Stablecoin exposed to Silicon Valley Bank loses dollar peg

The USDC stable cryptocurrency, lost its parity with the dollar this Saturday after the issuing entity, the American company Circle, announced that it has about 8% of its reserves housed in Silicon Valley Bank (SVB).

USDC (also known as USD Coin), one of the largest stablecoins and backed by US dollars, traded as low as 87 cents todaylosing the parity with 1 dollar for which it is designed, according to The Wall Street Journal.

The movement came hours after the Circle company indicated via Twitter that it has 25% of its cash reserves distributed among six banks. and one of them is SVB, which collapsed this Friday and had to be intervened by US regulators.

Circle said it had started drawing its reserves from SVB on Thursdaybut as of yesterday it had not recovered some 3,300 million dollars of the 40,000 it stored, around 8% of the total.

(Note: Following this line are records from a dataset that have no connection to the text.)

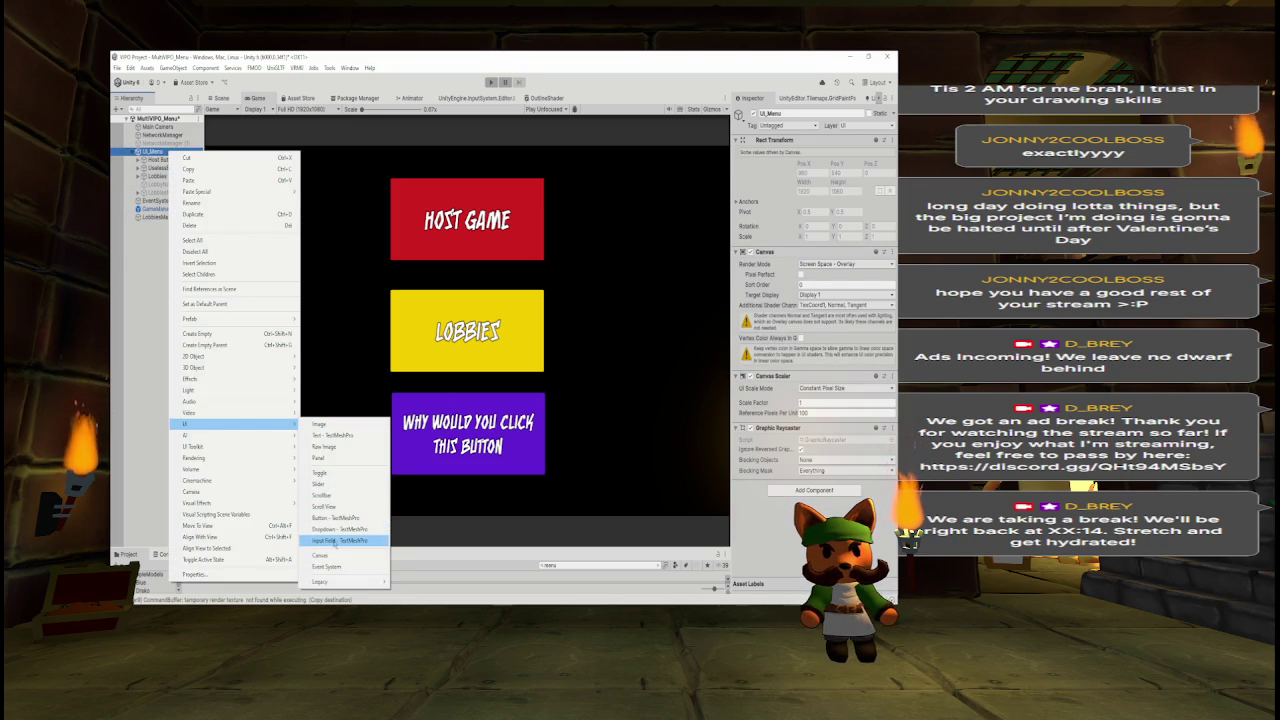
pyautogui.moveTo(327, 583)
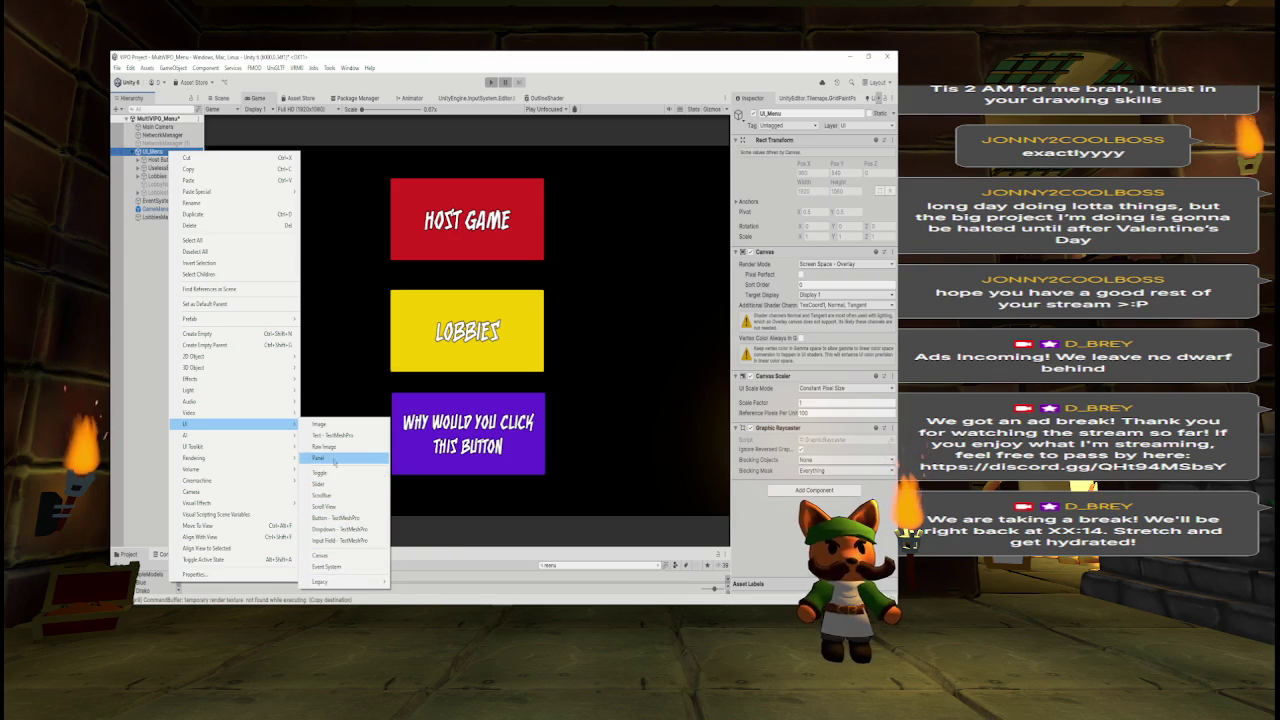
pyautogui.click(335, 459)
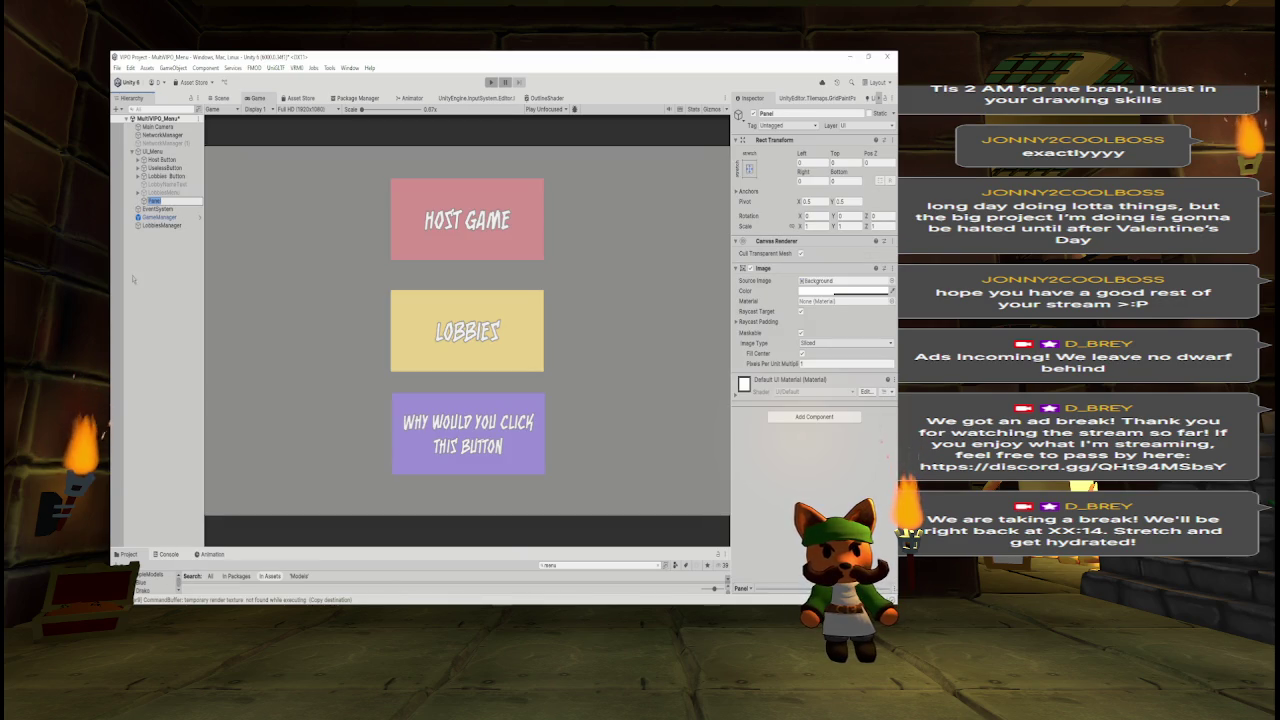
pyautogui.press('Return')
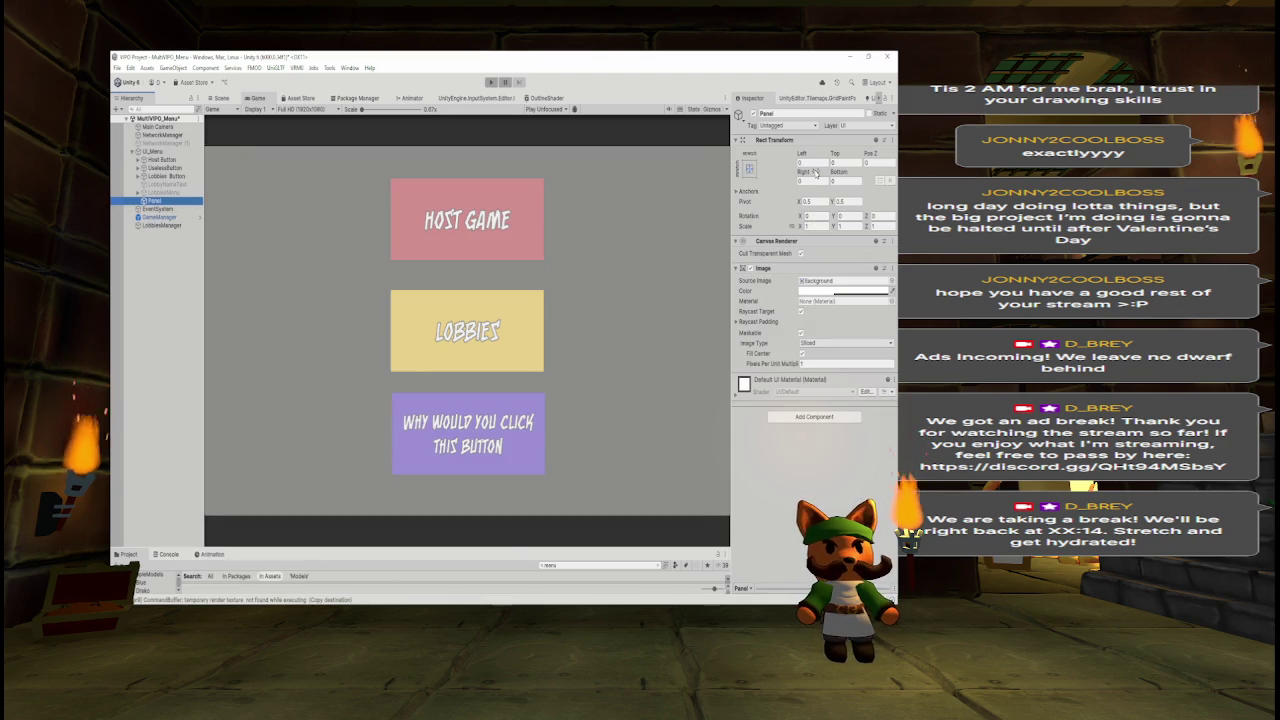
# Set the Panel's scale to 0.35.
pyautogui.click(797, 226)
pyautogui.click(815, 226)
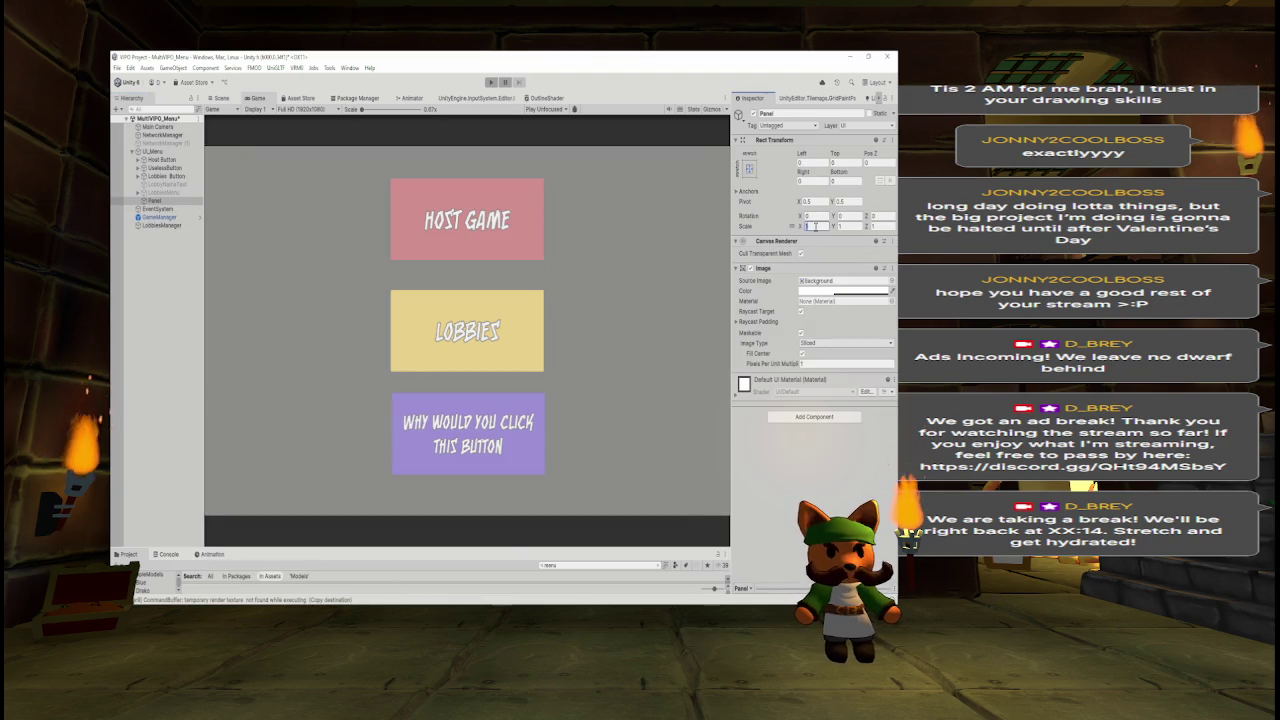
pyautogui.write('0.25')
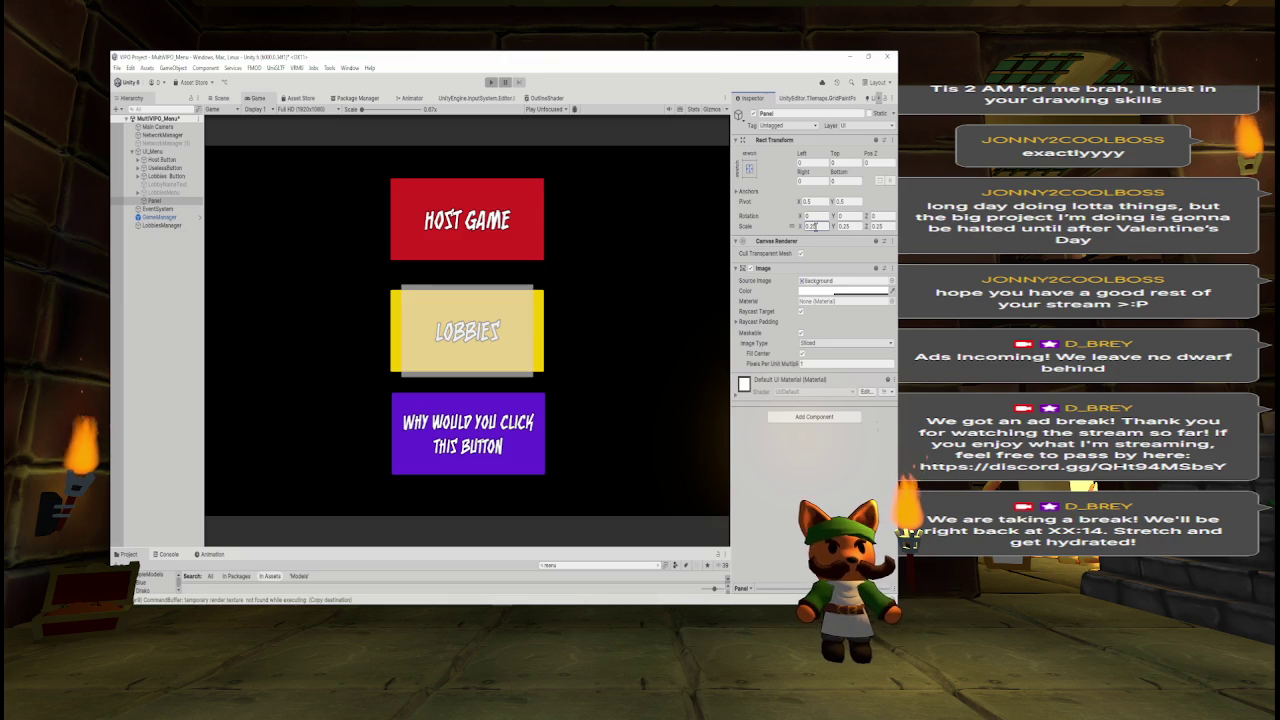
pyautogui.press('Return')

Those problems led two large platforms to take action.: Coinbase announced that it was pausing USDC to US dollar conversions over the weekend due to high volume of requests, and Binance temporarily suspending automatic conversion from USDC to Binance USD, its token.

Another stablecoin partially backed by USDC, Dai lost parity with the dollar and fell to 90 cents on Saturday, according to the Journal.

The collapse of SVB, the largest bank failure in the US since the 2008 crisis and one of the most important in history, it led investors to look for safe values ​​and for the second day it left clear setbacks in the stock market.